Gallop also writes about her personal and professional experiences in Anecdotal Theory. She uses personal narrative as a starting point for critical essays in the hopes of producing a "more literary theory."

Living with His Camera (Duke University Press, 2003) focuses on the relationship between photography as art and photography as family history. Gallop explores how the photography of her longtime partner, University of Wisconsin–Milwaukee film professor Dick Blau, chronicles their relationship and also relationships between them and their two children, Max and Ruby. On the basis of black-and-white photographs of them that Blau regularly took, Gallop became interested in the implications of being the photograph's subject. Blau's talent for finding the perfect picture in the mundane moment is combined with Gallop's commentary as a subject and as a scholar. Each chapter involves analysis of an influential book concerning photography—including Roland Barthes's Camera Lucida and Susan Sontag's On Photography in relation to Blau's photographs.

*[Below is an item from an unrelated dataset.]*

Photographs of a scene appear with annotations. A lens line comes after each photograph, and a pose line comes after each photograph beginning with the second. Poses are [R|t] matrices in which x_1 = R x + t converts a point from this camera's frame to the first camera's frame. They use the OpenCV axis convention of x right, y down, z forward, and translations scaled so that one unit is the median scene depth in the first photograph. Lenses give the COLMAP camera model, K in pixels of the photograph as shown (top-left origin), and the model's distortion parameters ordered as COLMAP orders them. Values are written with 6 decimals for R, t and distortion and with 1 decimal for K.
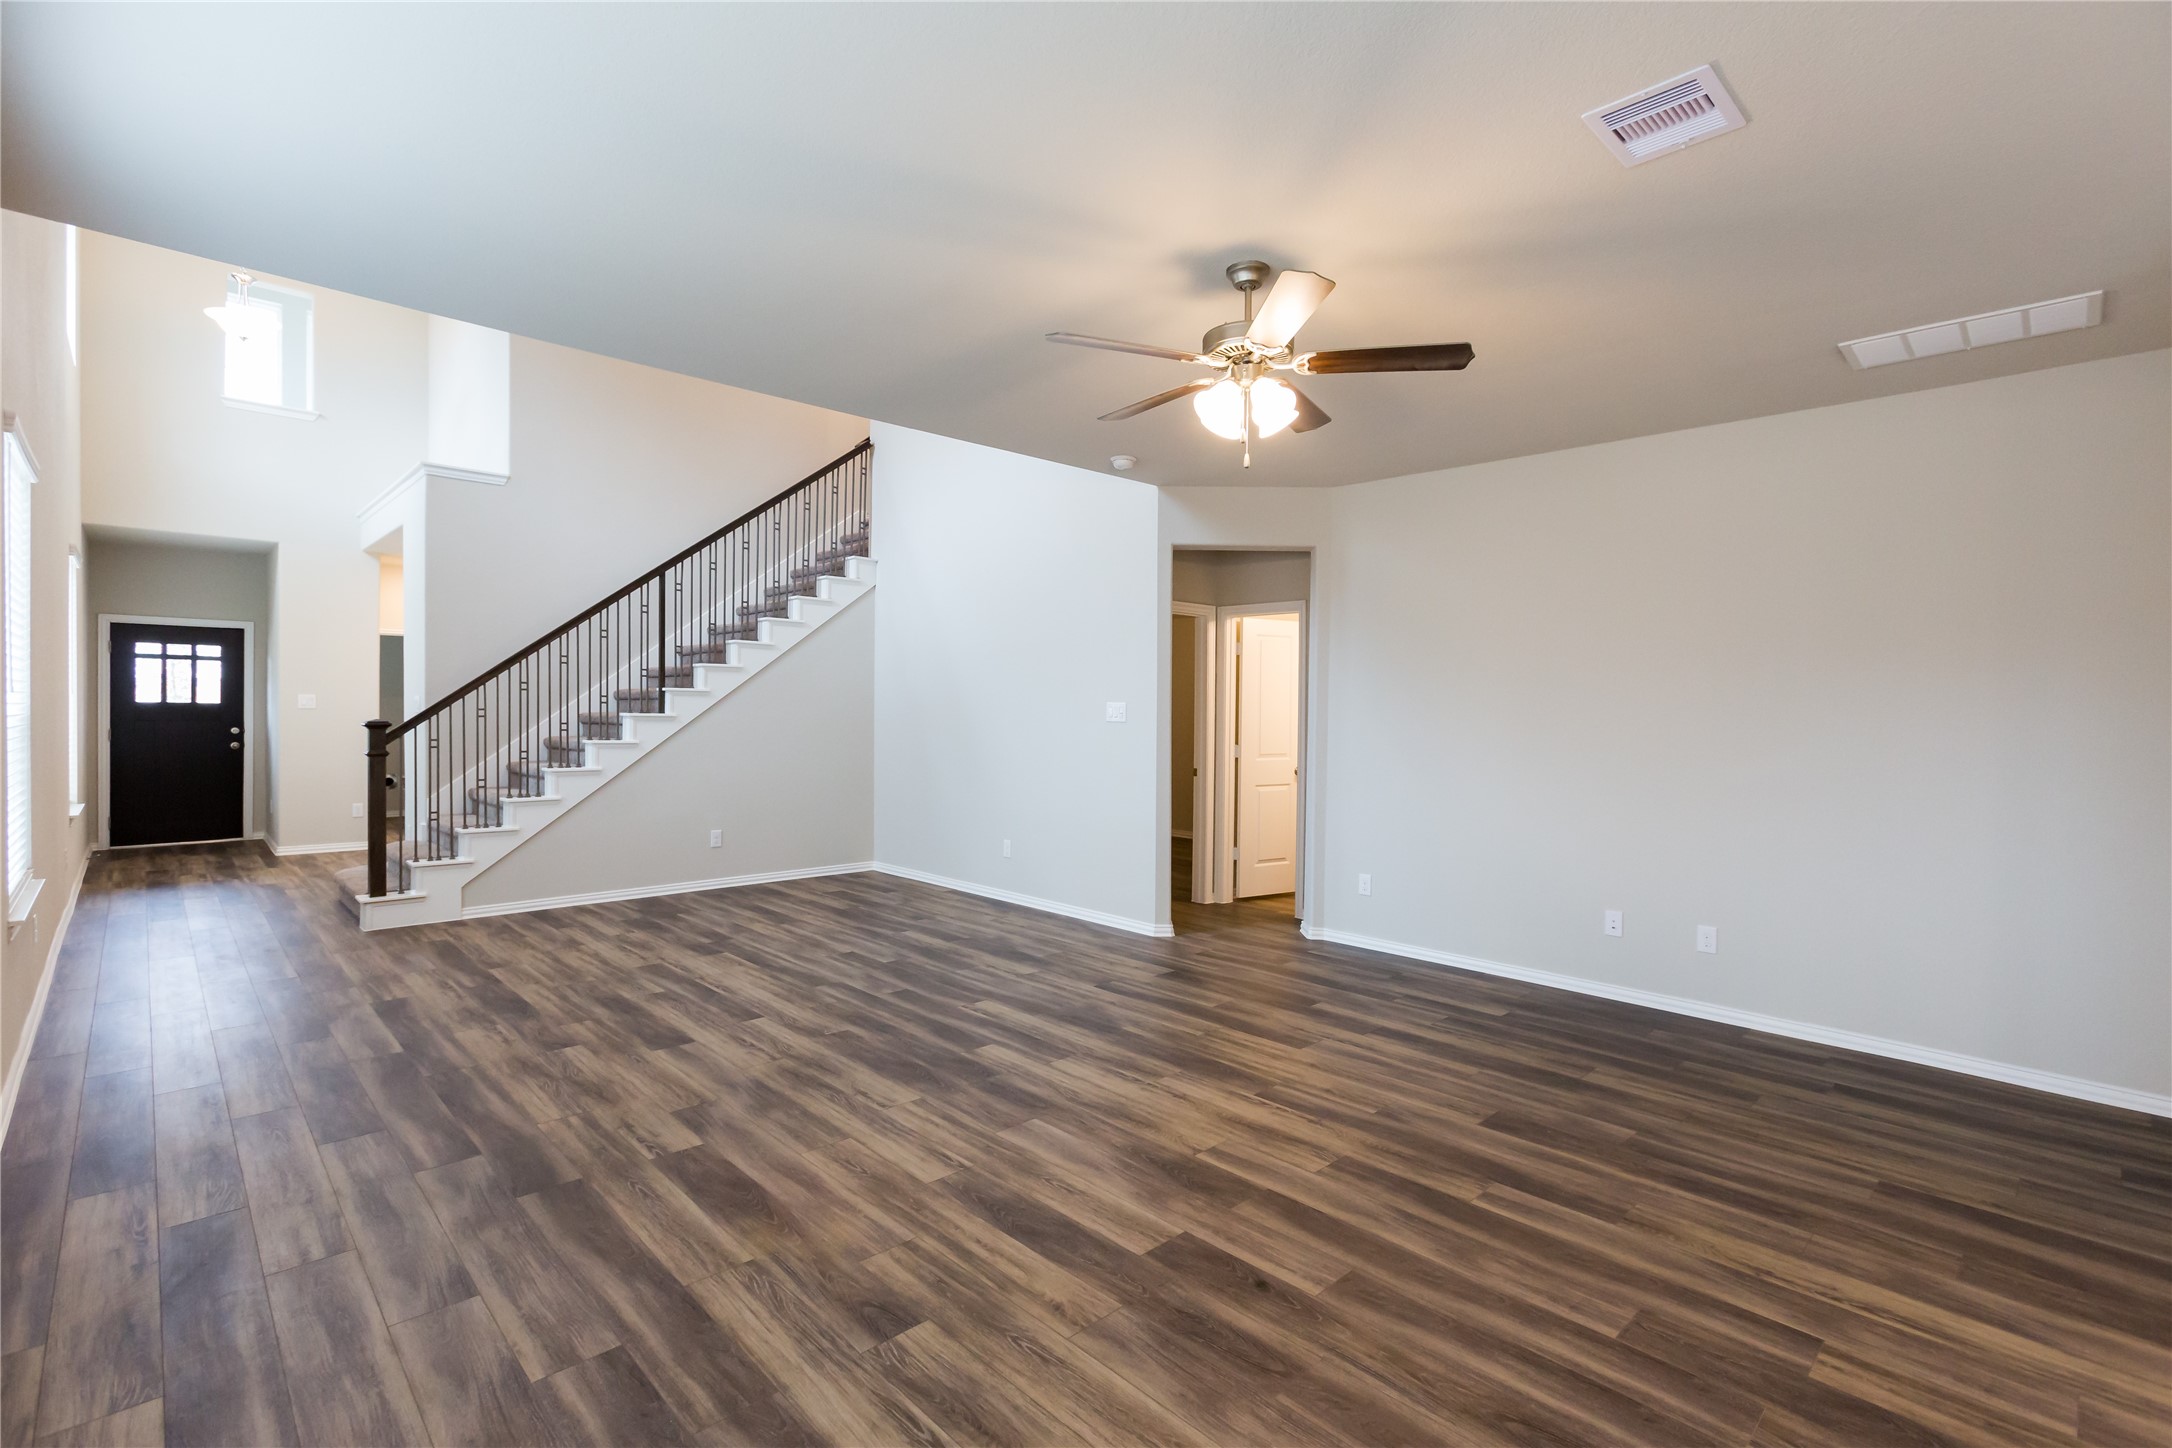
lens RADIAL K [[976.3, 0, 1066.3], [0, 976.3, 722.6], [0, 0, 1]] dist [-0.008126, 0.004179]
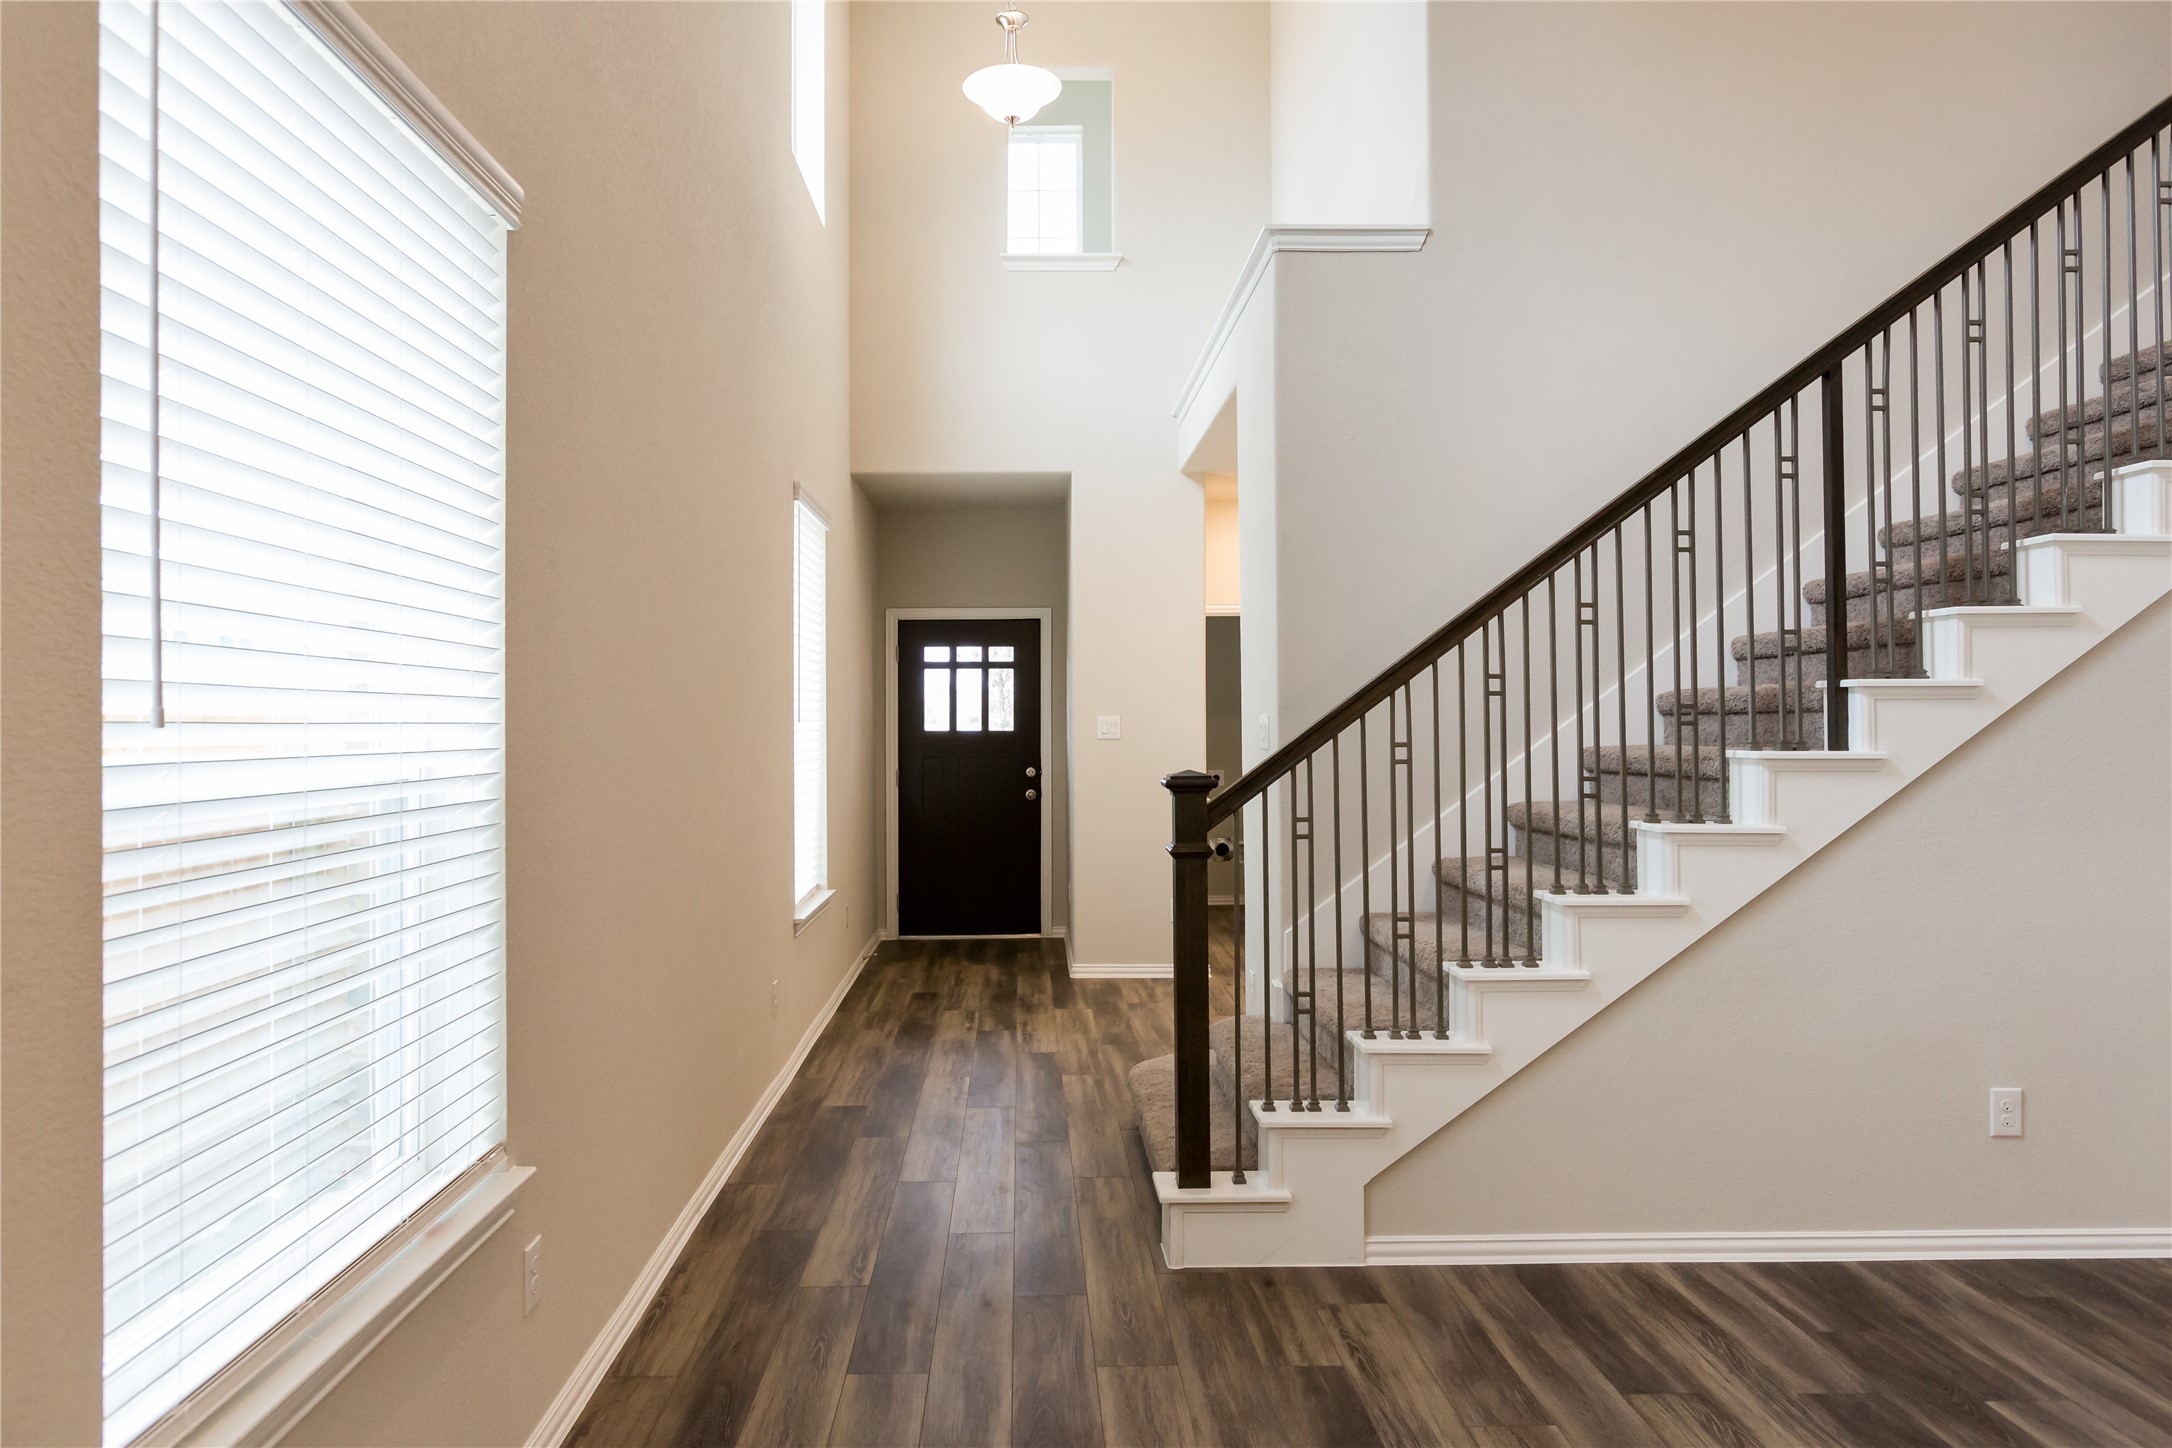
lens RADIAL K [[1311.2, 0, 1070.8], [0, 1311.2, 709.4], [0, 0, 1]] dist [0.023053, 0.001661]
pose [[0.746867, -0.022209, -0.664603, -0.301191], [0.005530, 0.999615, -0.027190, -0.012934], [0.664951, 0.016632, 0.746702, 0.443366]]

Gallop's analysis of what she finds in the photographs focuses on male/female relationships, childhood, sibling rivalry, intimate and erotic moments, and how the camera both captures and distorts these moments. Her conclusion is that the camera has become a "third person" in her relationship with Blau, creating the triangle of photographer, camera, and subject. Then too, the camera is able to show new angles, insights, flaws, and wonders that the individual people cannot themselves see without the camera's ability to freeze and frame moments and experiences in time.

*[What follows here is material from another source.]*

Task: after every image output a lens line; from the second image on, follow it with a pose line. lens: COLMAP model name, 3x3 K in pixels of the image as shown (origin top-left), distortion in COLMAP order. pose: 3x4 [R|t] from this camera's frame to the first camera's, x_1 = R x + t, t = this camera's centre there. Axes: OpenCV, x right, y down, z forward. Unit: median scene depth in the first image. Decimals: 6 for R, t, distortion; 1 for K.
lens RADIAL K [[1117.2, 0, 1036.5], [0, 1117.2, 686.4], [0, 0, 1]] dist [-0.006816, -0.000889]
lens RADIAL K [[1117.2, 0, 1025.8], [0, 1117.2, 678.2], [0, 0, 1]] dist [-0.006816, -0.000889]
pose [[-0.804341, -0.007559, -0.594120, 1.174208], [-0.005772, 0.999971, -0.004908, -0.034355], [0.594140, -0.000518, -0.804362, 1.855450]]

Gallop's critical interest in time is further explored in The Deaths of the Author: Reading and Writing in Time (Duke University Press, 2011). In this book Gallop revisits a familiar concept in literary criticism, the so-called "death of the author", and considers not only the abstract theoretical death of the author but also the writer's literal death. Through close readings of the literary theorists Roland Barthes, Jacques Derrida, Eve Kosofsky Sedgwick, and Gayatri Chakravorty Spivak, she argues that the death of the author is best understood as a relation to temporality for both the reader and writer. She adds new connotations to the phrase and concept by connecting an author's theoretical, literal, and metaphoric deaths.

== Personal life ==
Gallop is a fan of the Milwaukee Bucks. She received some media coverage for a November 2013 incident when she and her husband gave player Giannis Antetokounmpo a ride after noticing him running on foot to the Bradley Center before a game on an 18 °F day.

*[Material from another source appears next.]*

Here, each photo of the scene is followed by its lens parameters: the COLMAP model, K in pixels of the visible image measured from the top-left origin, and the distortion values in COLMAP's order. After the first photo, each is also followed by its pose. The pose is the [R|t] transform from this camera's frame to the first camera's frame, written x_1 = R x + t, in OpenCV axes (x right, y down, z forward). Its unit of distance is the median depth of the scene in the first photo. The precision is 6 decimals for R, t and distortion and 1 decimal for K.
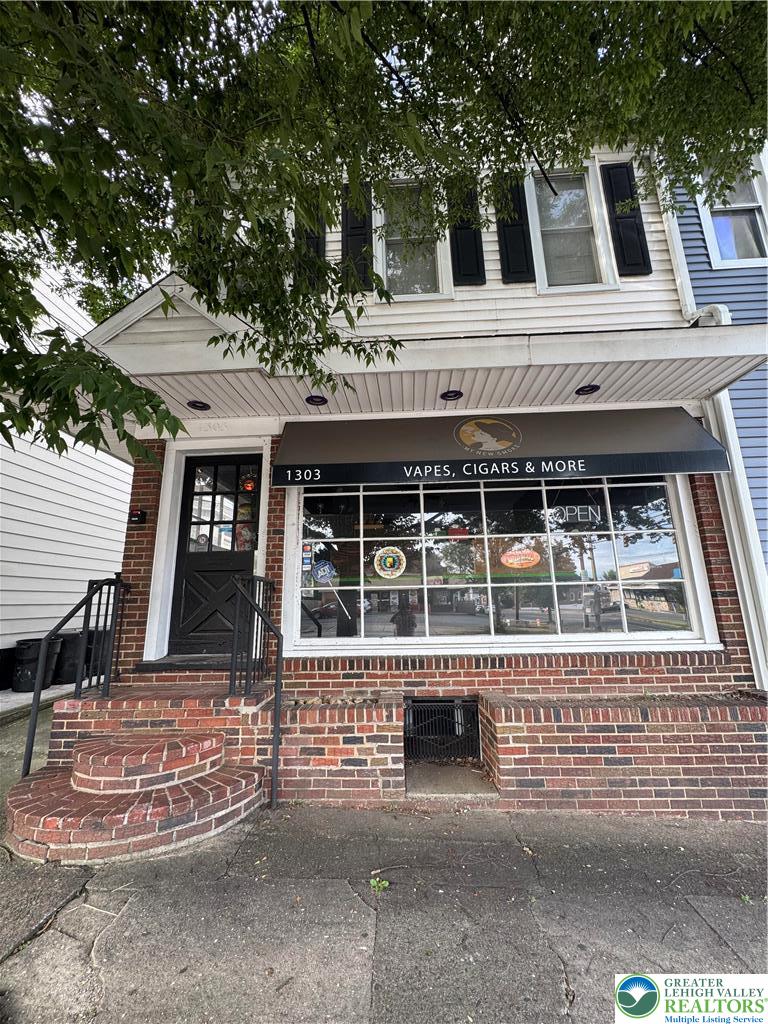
lens RADIAL K [[406.0, 0, 384.0], [0, 406.0, 512.0], [0, 0, 1]] dist [0.000478, -0.000175]
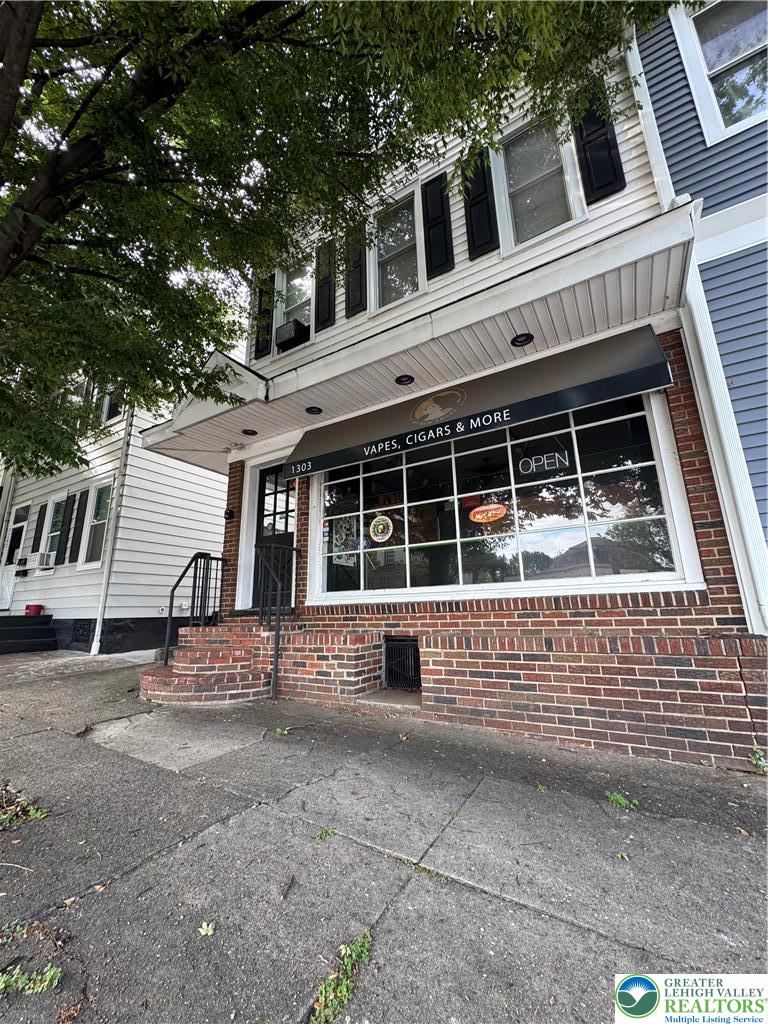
lens RADIAL K [[406.0, 0, 384.0], [0, 406.0, 512.0], [0, 0, 1]] dist [0.000478, -0.000175]
pose [[0.883344, -0.113461, -0.454786, 0.662105], [0.106726, 0.993461, -0.040553, 0.142921], [0.456414, -0.012716, 0.889677, -0.073562]]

In 1993, Gallop was accused of sexual harassment by two female students.

== Bibliography ==
- Intersections: A Reading of Sade with Bataille, Blanchot, and Klossowski. Lincoln: University of Nebraska Press, 1981.
- The Daughter's Seduction: Feminism and Psychoanalysis. London: Macmillan Press; and Ithaca: Cornell University Press, 1982.
- Reading Lacan. Ithaca: Cornell University Press, 1985.
- Thinking Through the Body. New York: Columbia University Press, 1988.
- Around 1981: Academic Feminist Literary Theory. New York: Routledge, 1991.
- Pedagogy: The Question of Impersonation. (ed.) Bloomington: Indiana University Press, 1995.
- Feminist Accused of Sexual Harassment. Duke University Press. 1997.
- Anecdotal Theory. Durham: Duke University Press, 2002.
- Living with His Camera. Durham: Duke University Press, 2003.
- The Deaths of the Author: Writing and Reading in Time. Durham: Duke University Press, 2011.
- Sexuality, Disability, and Aging: Queer Temporalities of the Phallus. Durham: Duke University Press, 2019.
- "What Happened in the 80s? On the Rise of Literary Theory in American Academia", Gallop in conversation with H. Aram Veeser, Anthem Press, December 23, 2020.